§ **DIRECTIONS**:
Retype each record exactly; no pictures.

[[ PROVIDED RECORDS open ]]

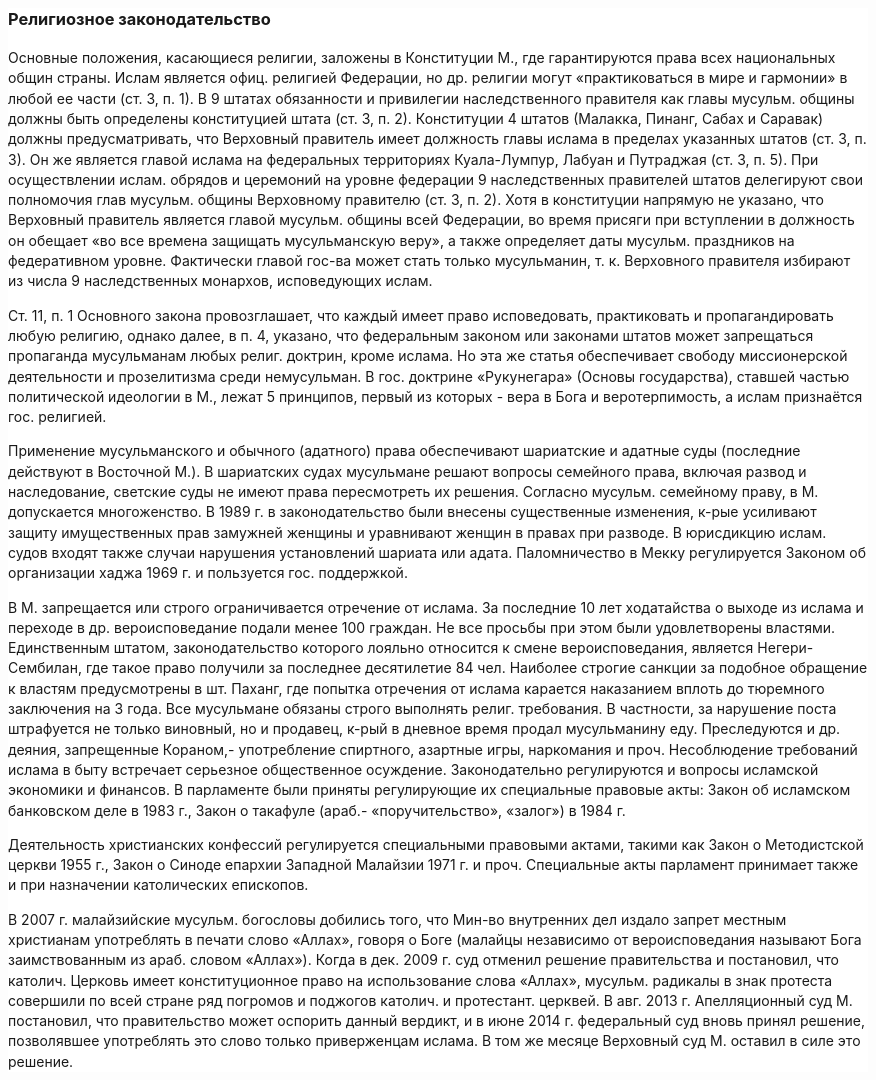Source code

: ### Религиозное законодательство

Основные положения, касающиеся религии, заложены в Конституции М., где гарантируются права всех национальных общин страны. Ислам является офиц. религией Федерации, но др. религии могут «практиковаться в мире и гармонии» в любой ее части (ст. 3, п. 1). В 9 штатах обязанности и привилегии наследственного правителя как главы мусульм. общины должны быть определены конституцией штата (ст. 3, п. 2). Конституции 4 штатов (Малакка, Пинанг, Сабах и Саравак) должны предусматривать, что Верховный правитель имеет должность главы ислама в пределах указанных штатов (ст. 3, п. 3). Он же является главой ислама на федеральных территориях Куала-Лумпур, Лабуан и Путраджая (ст. 3, п. 5). При осуществлении ислам. обрядов и церемоний на уровне федерации 9 наследственных правителей штатов делегируют свои полномочия глав мусульм. общины Верховному правителю (ст. 3, п. 2). Хотя в конституции напрямую не указано, что Верховный правитель является главой мусульм. общины всей Федерации, во время присяги при вступлении в должность он обещает «во все времена защищать мусульманскую веру», а также определяет даты мусульм. праздников на федеративном уровне. Фактически главой гос-ва может стать только мусульманин, т. к. Верховного правителя избирают из числа 9 наследственных монархов, исповедующих ислам.

Ст. 11, п. 1 Основного закона провозглашает, что каждый имеет право исповедовать, практиковать и пропагандировать любую религию, однако далее, в п. 4, указано, что федеральным законом или законами штатов может запрещаться пропаганда мусульманам любых религ. доктрин, кроме ислама. Но эта же статья обеспечивает свободу миссионерской деятельности и прозелитизма среди немусульман. В гос. доктрине «Рукунегара» (Основы государства), ставшей частью политической идеологии в М., лежат 5 принципов, первый из которых - вера в Бога и веротерпимость, а ислам признаётся гос. религией.

Применение мусульманского и обычного (адатного) права обеспечивают шариатские и адатные суды (последние действуют в Восточной М.). В шариатских судах мусульмане решают вопросы семейного права, включая развод и наследование, светские суды не имеют права пересмотреть их решения. Согласно мусульм. семейному праву, в М. допускается многоженство. В 1989 г. в законодательство были внесены существенные изменения, к-рые усиливают защиту имущественных прав замужней женщины и уравнивают женщин в правах при разводе. В юрисдикцию ислам. судов входят также случаи нарушения установлений шариата или адата. Паломничество в Мекку регулируется Законом об организации хаджа 1969 г. и пользуется гос. поддержкой.

В М. запрещается или строго ограничивается отречение от ислама. За последние 10 лет ходатайства о выходе из ислама и переходе в др. вероисповедание подали менее 100 граждан. Не все просьбы при этом были удовлетворены властями. Единственным штатом, законодательство которого лояльно относится к смене вероисповедания, является Негери-Сембилан, где такое право получили за последнее десятилетие 84 чел. Наиболее строгие санкции за подобное обращение к властям предусмотрены в шт. Паханг, где попытка отречения от ислама карается наказанием вплоть до тюремного заключения на 3 года. Все мусульмане обязаны строго выполнять религ. требования. В частности, за нарушение поста штрафуется не только виновный, но и продавец, к-рый в дневное время продал мусульманину еду. Преследуются и др. деяния, запрещенные Кораном,- употребление спиртного, азартные игры, наркомания и проч. Несоблюдение требований ислама в быту встречает серьезное общественное осуждение. Законодательно регулируются и вопросы исламской экономики и финансов. В парламенте были приняты регулирующие их специальные правовые акты: Закон об исламском банковском деле в 1983 г., Закон о такафуле (араб.- «поручительство», «залог») в 1984 г.

Деятельность христианских конфессий регулируется специальными правовыми актами, такими как Закон о Методистской церкви 1955 г., Закон о Синоде епархии Западной Малайзии 1971 г. и проч. Специальные акты парламент принимает также и при назначении католических епископов.

В 2007 г. малайзийские мусульм. богословы добились того, что Мин-во внутренних дел издало запрет местным христианам употреблять в печати слово «Аллах», говоря о Боге (малайцы независимо от вероисповедания называют Бога заимствованным из араб. словом «Аллах»). Когда в дек. 2009 г. суд отменил решение правительства и постановил, что католич. Церковь имеет конституционное право на использование слова «Аллах», мусульм. радикалы в знак протеста совершили по всей стране ряд погромов и поджогов католич. и протестант. церквей. В авг. 2013 г. Апелляционный суд М. постановил, что правительство может оспорить данный вердикт, и в июне 2014 г. федеральный суд вновь принял решение, позволявшее употреблять это слово только приверженцам ислама. В том же месяце Верховный суд М. оставил в силе это решение.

[[ PROVIDED RECORDS closed ]]

§ **ANSWER TO THIS PROBLEM**:
Source code

: ### Религиозное законодательство

Основные положения, касающиеся религии, заложены в Конституции М., где гарантируются права всех национальных общин страны. Ислам является офиц. религией Федерации, но др. религии могут «практиковаться в мире и гармонии» в любой ее части (ст. 3, п. 1). В 9 штатах обязанности и привилегии наследственного правителя как главы мусульм. общины должны быть определены конституцией штата (ст. 3, п. 2). Конституции 4 штатов (Малакка, Пинанг, Сабах и Саравак) должны предусматривать, что Верховный правитель имеет должность главы ислама в пределах указанных штатов (ст. 3, п. 3). Он же является главой ислама на федеральных территориях Куала-Лумпур, Лабуан и Путраджая (ст. 3, п. 5). При осуществлении ислам. обрядов и церемоний на уровне федерации 9 наследственных правителей штатов делегируют свои полномочия глав мусульм. общины Верховному правителю (ст. 3, п. 2). Хотя в конституции напрямую не указано, что Верховный правитель является главой мусульм. общины всей Федерации, во время присяги при вступлении в должность он обещает «во все времена защищать мусульманскую веру», а также определяет даты мусульм. праздников на федеративном уровне. Фактически главой гос-ва может стать только мусульманин, т. к. Верховного правителя избирают из числа 9 наследственных монархов, исповедующих ислам.

Ст. 11, п. 1 Основного закона провозглашает, что каждый имеет право исповедовать, практиковать и пропагандировать любую религию, однако далее, в п. 4, указано, что федеральным законом или законами штатов может запрещаться пропаганда мусульманам любых религ. доктрин, кроме ислама. Но эта же статья обеспечивает свободу миссионерской деятельности и прозелитизма среди немусульман. В гос. доктрине «Рукунегара» (Основы государства), ставшей частью политической идеологии в М., лежат 5 принципов, первый из которых - вера в Бога и веротерпимость, а ислам признаётся гос. религией.

Применение мусульманского и обычного (адатного) права обеспечивают шариатские и адатные суды (последние действуют в Восточной М.). В шариатских судах мусульмане решают вопросы семейного права, включая развод и наследование, светские суды не имеют права пересмотреть их решения. Согласно мусульм. семейному праву, в М. допускается многоженство. В 1989 г. в законодательство были внесены существенные изменения, к-рые усиливают защиту имущественных прав замужней женщины и уравнивают женщин в правах при разводе. В юрисдикцию ислам. судов входят также случаи нарушения установлений шариата или адата. Паломничество в Мекку регулируется Законом об организации хаджа 1969 г. и пользуется гос. поддержкой.

В М. запрещается или строго ограничивается отречение от ислама. За последние 10 лет ходатайства о выходе из ислама и переходе в др. вероисповедание подали менее 100 граждан. Не все просьбы при этом были удовлетворены властями. Единственным штатом, законодательство которого лояльно относится к смене вероисповедания, является Негери-Сембилан, где такое право получили за последнее десятилетие 84 чел. Наиболее строгие санкции за подобное обращение к властям предусмотрены в шт. Паханг, где попытка отречения от ислама карается наказанием вплоть до тюремного заключения на 3 года. Все мусульмане обязаны строго выполнять религ. требования. В частности, за нарушение поста штрафуется не только виновный, но и продавец, к-рый в дневное время продал мусульманину еду. Преследуются и др. деяния, запрещенные Кораном,- употребление спиртного, азартные игры, наркомания и проч. Несоблюдение требований ислама в быту встречает серьезное общественное осуждение. Законодательно регулируются и вопросы исламской экономики и финансов. В парламенте были приняты регулирующие их специальные правовые акты: Закон об исламском банковском деле в 1983 г., Закон о такафуле (араб.- «поручительство», «залог») в 1984 г.

Деятельность христианских конфессий регулируется специальными правовыми актами, такими как Закон о Методистской церкви 1955 г., Закон о Синоде епархии Западной Малайзии 1971 г. и проч. Специальные акты парламент принимает также и при назначении католических епископов.

В 2007 г. малайзийские мусульм. богословы добились того, что Мин-во внутренних дел издало запрет местным христианам употреблять в печати слово «Аллах», говоря о Боге (малайцы независимо от вероисповедания называют Бога заимствованным из араб. словом «Аллах»). Когда в дек. 2009 г. суд отменил решение правительства и постановил, что католич. Церковь имеет конституционное право на использование слова «Аллах», мусульм. радикалы в знак протеста совершили по всей стране ряд погромов и поджогов католич. и протестант. церквей. В авг. 2013 г. Апелляционный суд М. постановил, что правительство может оспорить данный вердикт, и в июне 2014 г. федеральный суд вновь принял решение, позволявшее употреблять это слово только приверженцам ислама. В том же месяце Верховный суд М. оставил в силе это решение.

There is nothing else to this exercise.